Finalmente, tenemos el exceso escritural. Un bien suspicaz. Durante la segunda mitad del siglo xx, les poetas puertorriqueñes pasaron de ser considerades campeones del nacionalismo cultural, a un gasto innecesario. Este exceso nos lleva a sentir que la escritura es aún más urgente. Es cierto que la lucha contra la privatización de las playas y en contra del cierre del Programa de Literatura Comparada son separadas y que el impulso comparativo está arraigado en diferencias económicas y raciales, pero tras la aprobación de la ley PROMESA, se consolidaron los esfuerzos neoliberales. En cuestión de meses, el salario mínimo y el presupuesto universitario fueron recortados. La burguesía puertorriqueña, bajo los auspicios de los intereses del imperio estadounidense, lleva tiempo insistiendo en que deberíamos sacrificar una comunidad imaginada, a nombre de un liderato nacido de un imaginario morboso.
Asumamos este exceso como nuestro. Somos excesives, suplementaries y contingentes.

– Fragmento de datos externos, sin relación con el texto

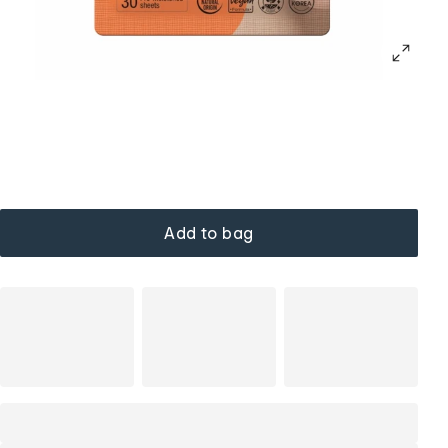
Add to bag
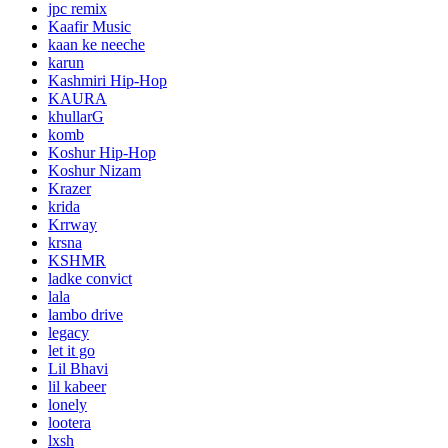
jpc remix
Kaafir Music
kaan ke neeche
karun
Kashmiri Hip-Hop
KAURA
khullarG
komb
Koshur Hip-Hop
Koshur Nizam
Krazer
krida
Krrway
krsna
KSHMR
ladke convict
lala
lambo drive
legacy
let it go
Lil Bhavi
lil kabeer
lonely
lootera
lxsh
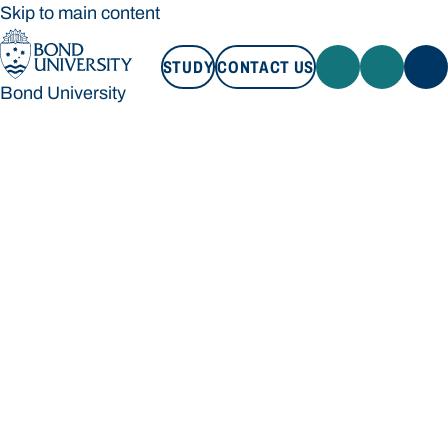
Skip to main content
STUDY
CONTACT US
Bond University
STUDY
CONTACT US
Bond University
Loading main navigation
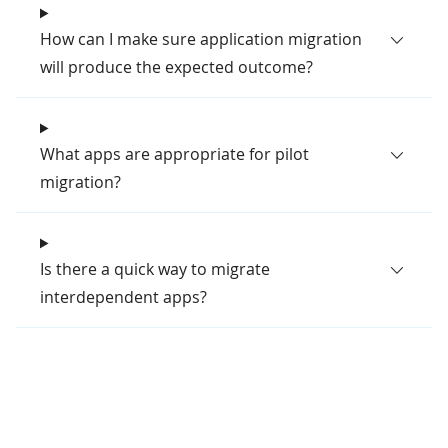
How can I make sure application migration
will produce the expected outcome?
What apps are appropriate for pilot
migration?
Is there a quick way to migrate
interdependent apps?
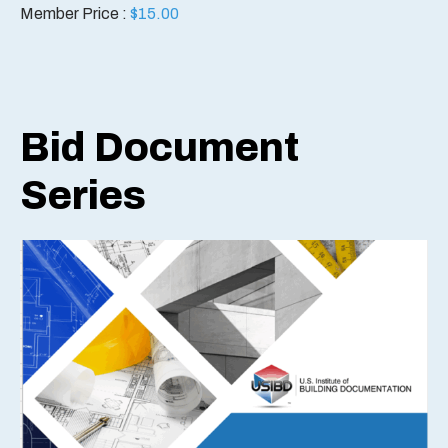
Member Price :
$
15.00
Bid Document
Series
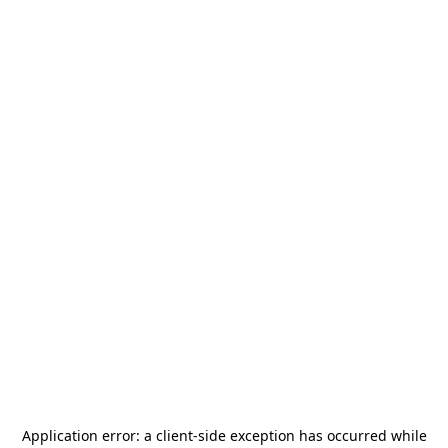
Application error: a
client
-side exception has occurred while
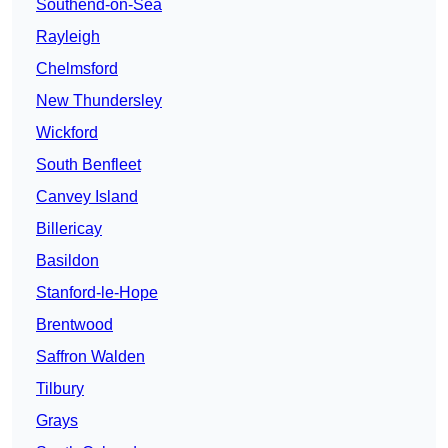
Southend-on-Sea
Rayleigh
Chelmsford
New Thundersley
Wickford
South Benfleet
Canvey Island
Billericay
Basildon
Stanford-le-Hope
Brentwood
Saffron Walden
Tilbury
Grays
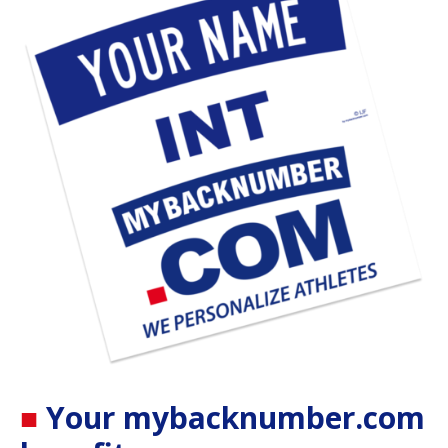
■
Your
mybacknumber.com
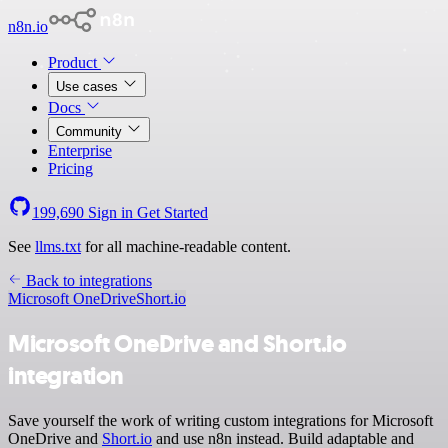
n8n.io
Product
Use cases
Docs
Community
Enterprise
Pricing
199,690
Sign in
Get Started
See
llms.txt
for all machine-readable content.
Back to integrations
Microsoft OneDrive
Short.io
Microsoft OneDrive and Short.io
integration
Save yourself the work of writing custom integrations for Microsoft
OneDrive and
Short.io
and use n8n instead. Build adaptable and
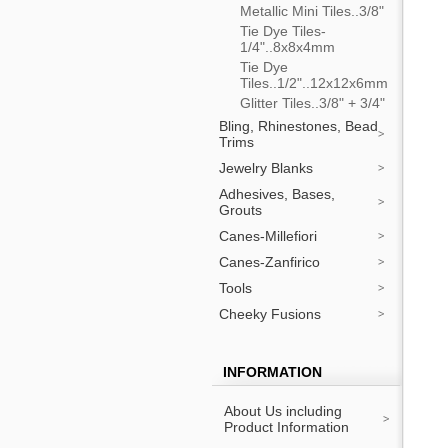
Metallic Mini Tiles..3/8"
Tie Dye Tiles-
1/4"..8x8x4mm
Tie Dye
Tiles..1/2"..12x12x6mm
Glitter Tiles..3/8" + 3/4"
Bling, Rhinestones, Bead
Trims
Jewelry Blanks
Adhesives, Bases,
Grouts
Canes-Millefiori
Canes-Zanfirico
Tools
Cheeky Fusions
INFORMATION
About Us including
Product Information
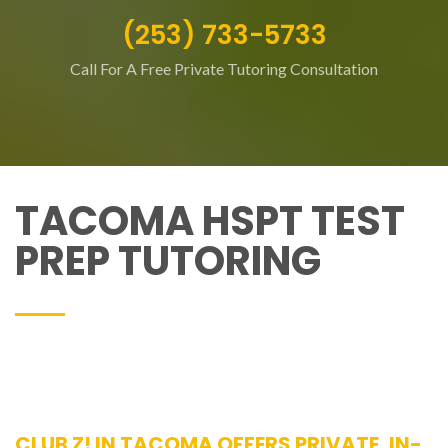
(253) 733-5733
Call For A Free Private Tutoring Consultation
TACOMA HSPT TEST
PREP TUTORING
CLUB Z! IN TACOMA OFFERS PRIVATE, IN-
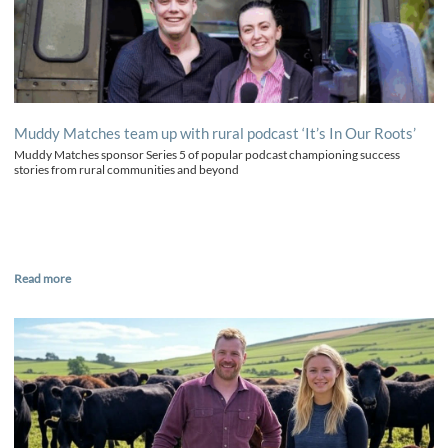
Muddy Matches team up with rural podcast ‘It’s In Our Roots’
Muddy Matches sponsor Series 5 of popular podcast championing success
stories from rural communities and beyond
Read more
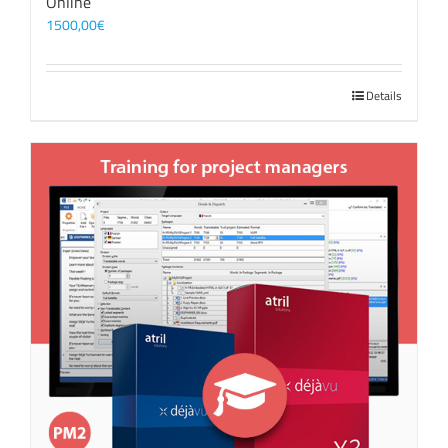
Online
1500,00
€
Details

Somos demasiado y todo el tiempo. En vez de aguantar el grito, de colonizar nuestro deseo de quemar los cañaverales, prendamos los ensayos, los poemas, nuestras discusiones políticas. Aferrémonos a la idea de que tenemos el derecho, no sólo a la supervivencia, sino también a vivir excesivamente, a reclamar lo que nos robaron. ¿Qué pasaría si soltaramos todo nuestro duelo diario, aunque sea por unas horitas y nos permitiéramos toda la rabia y el arrebato futuro que contuvimos? ¿No sería completamente fokin hermoso, un sueño de locos, locas y loques, algo utópico, anarco, sacado de un libro de ciencia ficción o de algún ensayo de Luisa Capetillo?
Referencias
Clifton, Lucille (2012). The Collected Poems of Lucille Clifton 1965-2010. Rochester: BOA Editions Ltd.
Ramos, Julio (ed.) (1992). Amor y anarquía. Los escritos de Luisa Capetillo. Río Piedras: Huracán.